Amethod of real-time fusion of readout data from electronic inertial and image sensors for passive navigation has been developed. By "passive navigation" is meant navigation without the help of radar signals, Lidar signals, Global Positioning System (GPS) signals, or any other signals generated by on-board or external equipment. The concept of fusion of image- and inertial- sensor data for passive navigation is inspired by biological examples, including those of bees, migratory birds, and humans, all of which utilize inertial and imaging sensory modalities to pick out landmarks and navigate from landmark to landmark with relative ease. The present method is suitable for use in a variety of environments, including urban canyons and interiors of buildings, where GPS signals and other navigation signals are often unavailable or corrupted.

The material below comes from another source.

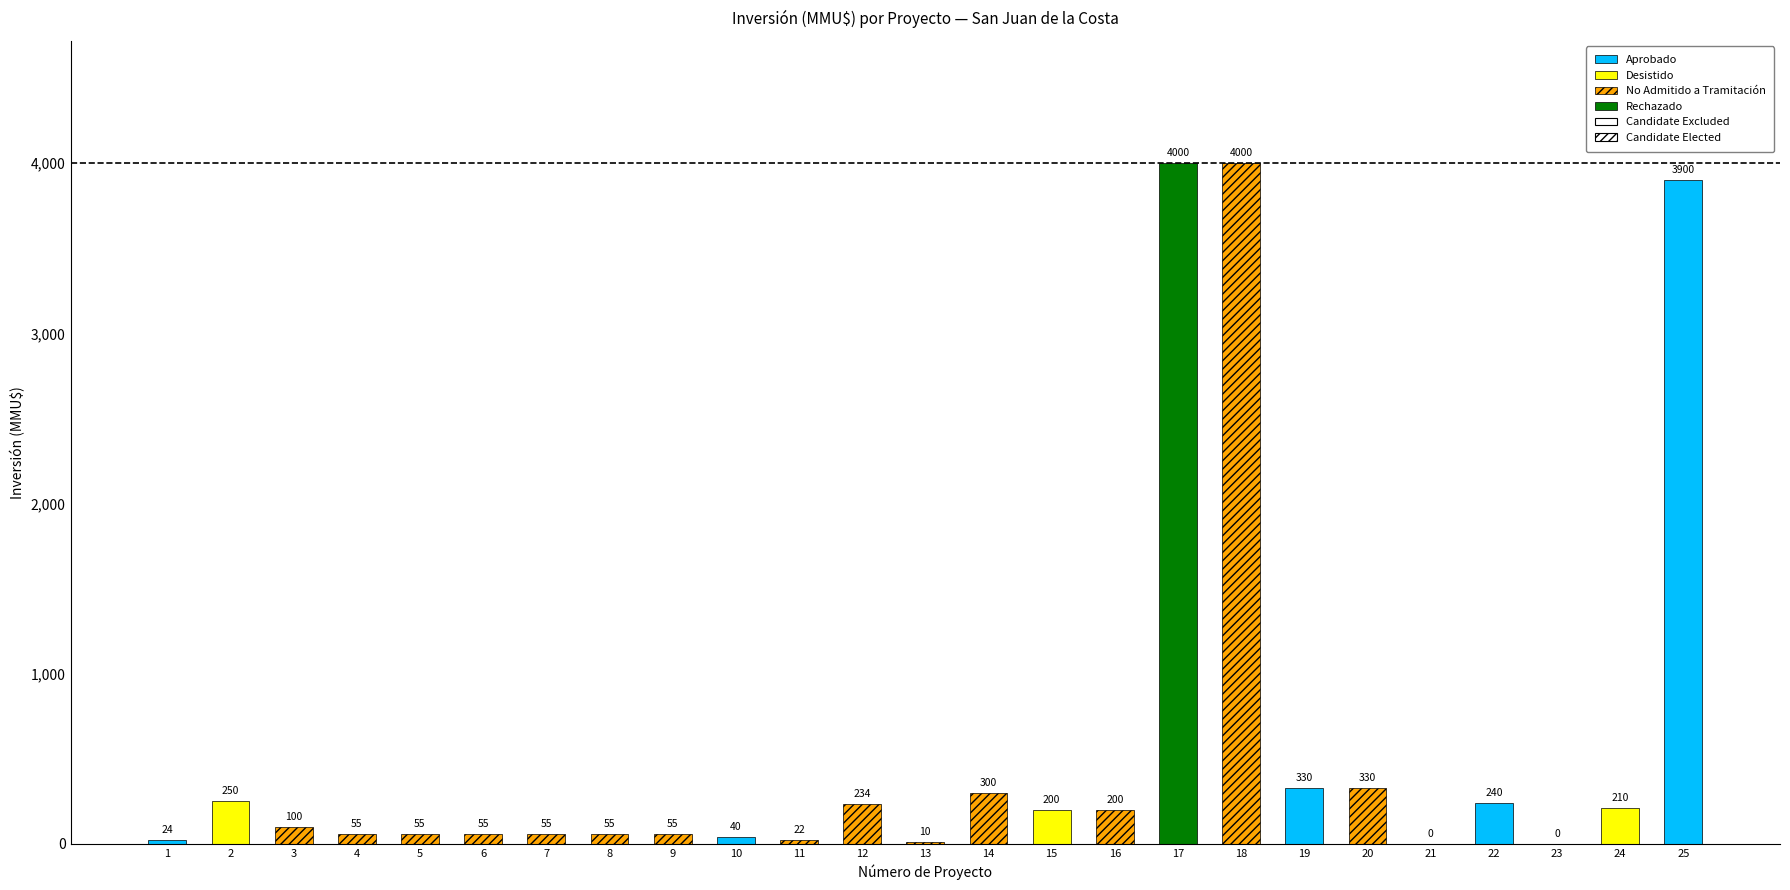

Between 22 and 2, which is larger?

2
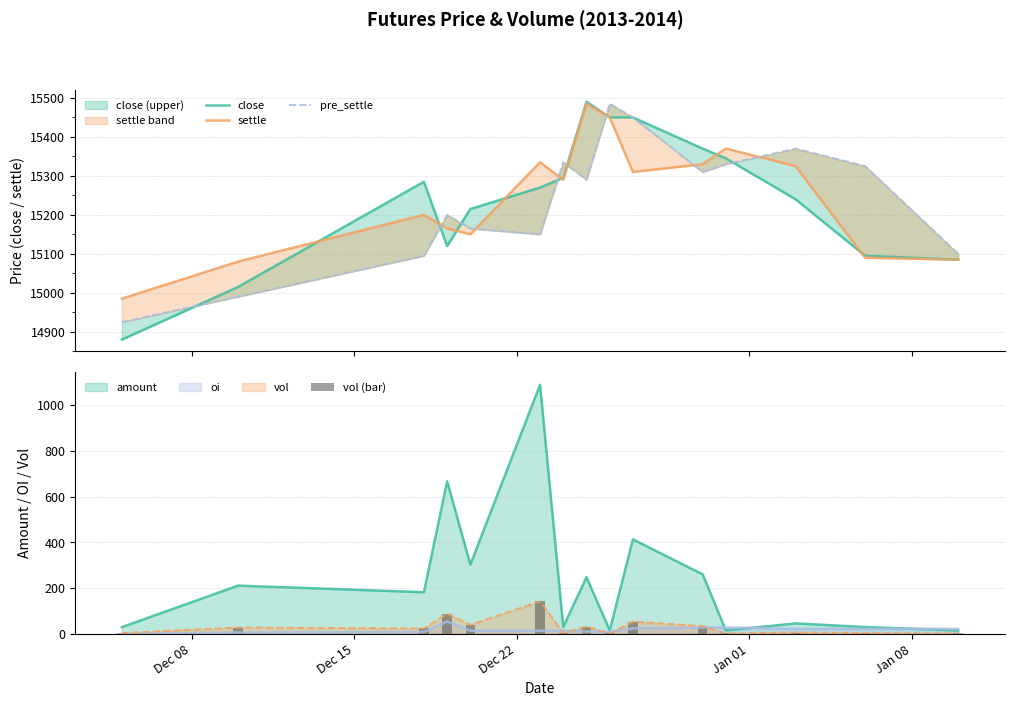

What is the highest value of the amount series?

1088.9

When used separately, imaging and inertial sensors have drawbacks that can result in poor navigation performance. A navigation system that uses inertial sensors alone relies upon dead reckoning, which is susceptible to drift over time. Image-sensing navigation sensors are susceptible to difficulty in identifying and matching good landmarks for navigation. The reason for fusing inertial- and image-sensor data is simply that they complement each other, making it possible to partly overcome the drawbacks of each type of sensor to obtain navigation results better than can be obtained from either type of sensor used alone.

Feature-Extraction Times as functions of image resolution, measured in tests, were found to be much less for a GPU-accelerated algorithm according to the present method than for an older CPU-based algorithm.
Prior designs of image-aided inertial navigation systems have represented compromises between computing power demand and performance. Some have used a simplified image processing algorithm or a priori navigation information, while others have simply post-processed navigation data. Such designs are not robust enough for use in autonomous navigation systems or as viable alternatives to GPS-based designs. In contrast, a navigation system based on the present method can achieve real-time performance using a complex image-processing algorithm that can work in a wide variety of environments.

The present method is a successor to a prior method based on a rigorous theory of fusion of image- and inertial-sensor data for precise navigation. The theory involves utilization of inertial-sensor data in dead-reckoning calculations to predict locations, in subsequent images, of features identified in previous images to within a given level of statistical uncertainty. Such prediction reduces the computational burden by limiting, to a size reflecting the statistical uncertainty, the feature space that must be searched in order to match features in successive images. When this prior method was implemented in a navigation system operating in an indoor environment, the performance of the system was comparable to the performances of GPS-aided systems.